As luck would have it, however, Freddy circled back to Rusty and told him he was now looking for someone to rent the dairy and two acres of the surrounding garden land. It wasn’t exactly what Rusty thought he was seeking, but it was pretty close.
“I was looking for land, not a farm stand. I wanted to focus on growing, not store keeping,” Rusty recalled. “But Freddy was so generous and supportive, offering two acres to farm on and the dairy store to sell out of.”
This year is Ghost Island Farm’s third season at the old Fisher dairy, and Rusty is starting to feel some momentum. He is quick to mention that Cronig’s Market has been helpful in building the brand, and at the farm itself the co-op, which members pay $250 or $500 to join, has been growing each year. Unlike some co-ops, there are no scheduled pick-up times. Members receive a 10 percent discount and free pick-your-own flowers, and can shop any time the farm stand is open. The prices are taken off the fee.

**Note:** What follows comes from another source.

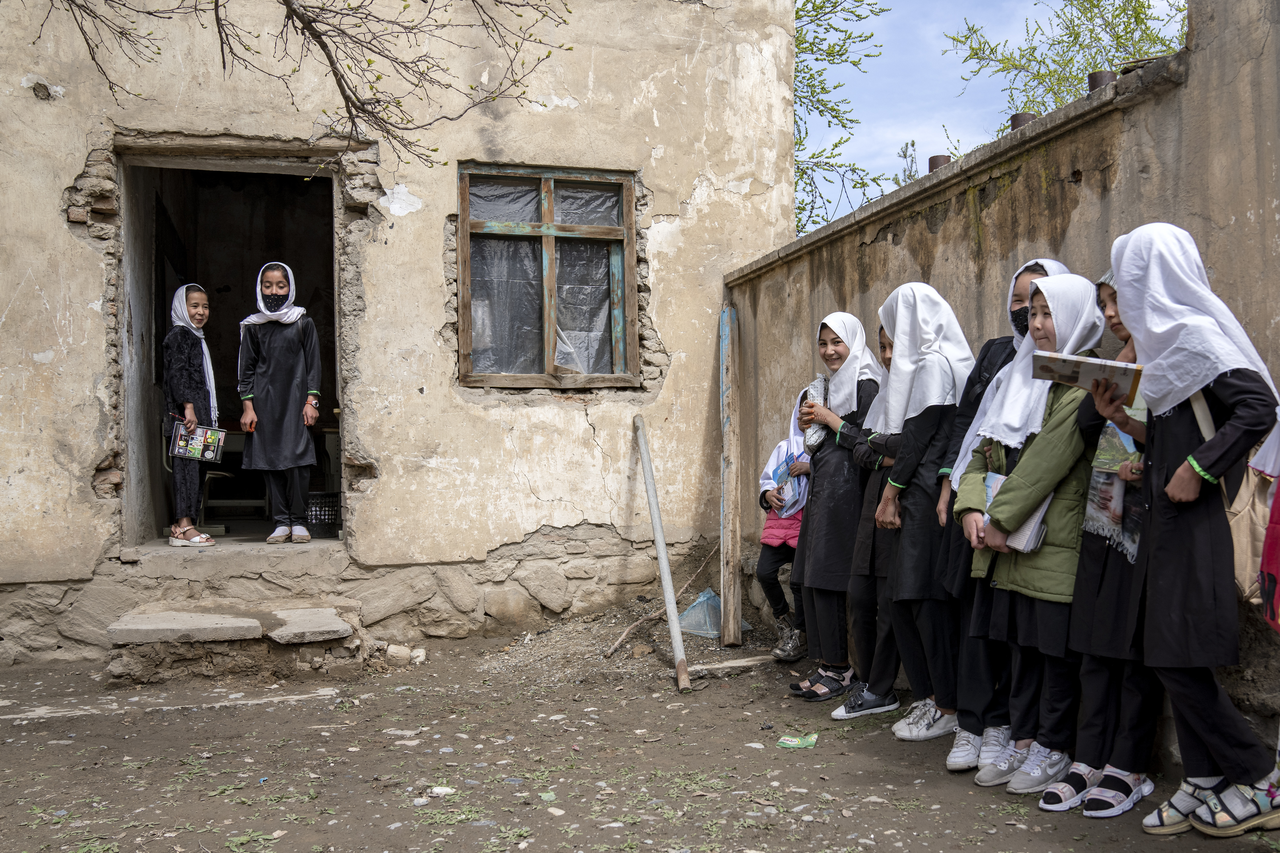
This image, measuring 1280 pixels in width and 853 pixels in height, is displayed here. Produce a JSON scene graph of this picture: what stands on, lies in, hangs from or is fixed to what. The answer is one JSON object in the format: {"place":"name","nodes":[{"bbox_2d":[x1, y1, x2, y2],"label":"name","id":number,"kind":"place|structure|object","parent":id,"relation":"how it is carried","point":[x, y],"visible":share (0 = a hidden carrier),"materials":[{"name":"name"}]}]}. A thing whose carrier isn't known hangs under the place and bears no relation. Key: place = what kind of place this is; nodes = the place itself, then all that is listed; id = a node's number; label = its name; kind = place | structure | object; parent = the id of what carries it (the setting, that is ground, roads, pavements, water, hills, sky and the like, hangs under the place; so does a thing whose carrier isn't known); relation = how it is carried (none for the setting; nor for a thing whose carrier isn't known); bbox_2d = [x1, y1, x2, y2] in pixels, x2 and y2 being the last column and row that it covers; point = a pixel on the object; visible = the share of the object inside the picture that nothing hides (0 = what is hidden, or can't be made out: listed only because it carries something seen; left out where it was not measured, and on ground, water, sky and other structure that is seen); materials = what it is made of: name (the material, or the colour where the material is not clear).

Rusty’s signature crops are his varieties of kale, his salad mix, and tomatoes. All are grown from non-GMO and non-treated seeds, and he uses only organic potting soil. “I hesitate to use the word organic because I am not certified,” he said, “but I start clean and never add anything.” What’s more, the unusual partnership between the two farmers also means that Ghost Island shoppers can purchase meat and eggs raised next door at Nip’n’Tuck, making for one-stop shopping.
It’s still a labor of love to make a go of it as a farmer. Like Freddy, Rusty hasn’t quit his other job, which in his case is co-managing the West Tisbury Farmers Market. But when asked if this is sustainable, he didn’t think long before answering.
“If you look around the Island, many have family farms and family means. I started from nothing. But with the surrounding support of Nip’n’Tuck Farm, I think this can be successful.”
Freddy, too, is happy with the new arrangement, saying, “I am not a shopkeeper. My father loved that stuff. He would talk to you all day.” This year Freddy offered up two more acres, giving Ghost Island Farm a total of four acres to farm, and the use of greenhouses. “I was going to use it for hay, but decided to just let Rusty use it.
“In the beginning I was loaning him equipment,” Freddy went on. “Now he loans me his equipment.”
It’s not exactly The Waltons at Nip’n’Tuck and Ghost Island Farm. And it’s not exactly Modern Family. But for now, it seems to be working for both farmers, not to mention putting local food on local tables.
“Freddy has been so good to me,” said Rusty with a smile. “He treats me like a family member.”